Monday, July 24, 2023

21 Years Ago In TNA #06 - People Paid Money For This... (July 24th, 2002)

So here we are... week six into this NWA-TNA adventure, which means it's the first show I'm watching after subscribing to the Impact Plus service, which houses many quality TNA PPVs that I would much rather watch, but instead, I'm doing this. Why the fuck am I even doing this? What do I have to gain by continuing to watch these dreadful shows on a weekly basis? I don't even subject myself to RAWs from this period; the monthly PPVs were bad enough.

So I'm giving this experiment another five weeks and we'll see if it's worth continuing onwards. 

So apparently, this is the first TNA show to take place in what would later be known as the TNA Asylum, which is where all their shows would take place in going forward until they eventually move to Universal Studios and the Impact Zone once they get some semblance of a TV deal. The Asylum is a noticeably smaller arena with a much smaller crowd and the overall look of the show is a significant downgrade.

Anyway, Shamrock walks past security and tells some really roided up dude (whom Jarrett would dub Joe Steroid and that's what I'll call him since I don't recall his real name) to watch the door. This is followed by the TNA debut of the Amazing Red, who had a great little match with Low Ki and while Ki got the win, this was a great showcase for Red, who'd go on to be a prominent name in the X-Division.

The future AMW beat up a pair of doofuses called the Hot Shots, who turned out to be the guys who took them out of the tag title tourney last week... that's embarrassing, but fortunately, Storm and Harris would recover from this blunder.

Jerry's Kid gets rolled up by that Apollo dude... and then he chokes out Don West for good measure. Does that mean I'm stuck with fucking Ed Ferrara in color? By the way, I like how they're trying to portray Brian Christopher as this new heel with a new attitude, but he's still doing the Grandmaster Sexay dance and gear and shit. You'd think that if you wanted a new persona, you'd have new gear and mannerisms to match. It'd be like Disco Inferno suddenly deciding he'd much rather wrestle under his real name and ditch the gimmick, but he'd still do all the Disco Inferno stuff he claims to be done with... oh wait.

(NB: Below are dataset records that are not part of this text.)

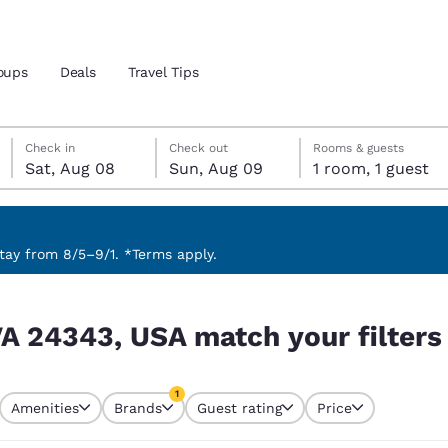
oups
Deals
Travel Tips
Saturday, August 8
Sunday, August 9
Sunday, August 9 check-out date selected
Saturday, August 8 check-in date selected
Check in
Check out
Rooms & guests
Sat, Aug 08
Sun, Aug 09
1 room, 1 guest
and location
 preferred language
ay from 8/5–9/1. *Terms apply.
 filters
tes
Estados Unidos
América Lat
, VA 24343, USA match your filters
Español
Español
atina
Latin America
Canada
1
English
English
Amenities
Brands
Guest rating
Price
currently selected
1 filter currently selected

Case in point, the former K-Krush, who declares that his name is THE TRUTH and he will no longer be held down by them... well, it might be "angry black dude", but if there's anyone who can do convincing "angry black dude" well, it's the future R-Truth. Truth keeps brining up "Them" or "they" and my mind keeps flashing back to 10-10-10, where they were revealed... so maybe Truth knew who "They" were long before anyone else and by the time "they" were revealed, he was long gone.

AJ Styles and Jerry Lynn - your reigning NWA tag champs - have a sit down discussion with Mike Tenay and the feuding partners put aside their differences to work together. They then proceed to have a match with the Flying Elvises, which sees Styles accidently hitting Lynn with a flip... but Lynn recovers to pin one of the Elvises to retain the titles and AJ is all pissed because he wanted to get the pin. Hey, this was a fun match and everyone had a good showing... although chin up, AJ. Jerry may have gotten the win, but you still have two belts... which is one more than Jerry.

So the Disco Inferno shows up and hypes up his Jive Talkin' segment for next week... yippee.

One of the Dupps that isn't a future NWA World Champion is taking on some big muscle man whose name I don't recall, but the match sucks and doesn't last long before the other Dupp that IS a future NWA World Champion comes in to hit this muscle man with some object to no avail. God bless you, Trevor Murdock. Your time will come... eventually... sooner or later...

Our main event is a ladder match for the NWA World title between reigning champion Ken Shamrock and challenger SABU... it's not a bad match considering the clash in styles, but then the lights go out, DA WALL, BRUTHA chokeslams Shamrock off the ladder, and grabs the belt for himself, rendering this match a no-contest. Tenay then suspects that he and Jarrett are in KAHOOTS.

Well, I'll give them this much. The show is showing "some" improvement, even if it's still largely wallowing and complete and utter stupidity in its booking. There's a reason why the X-Division matches are often the signature style of TNA during its prime years and it's largely because it's generally the ONLY thing that makes the show worth watching. Everything else is just... how did this company stay in business?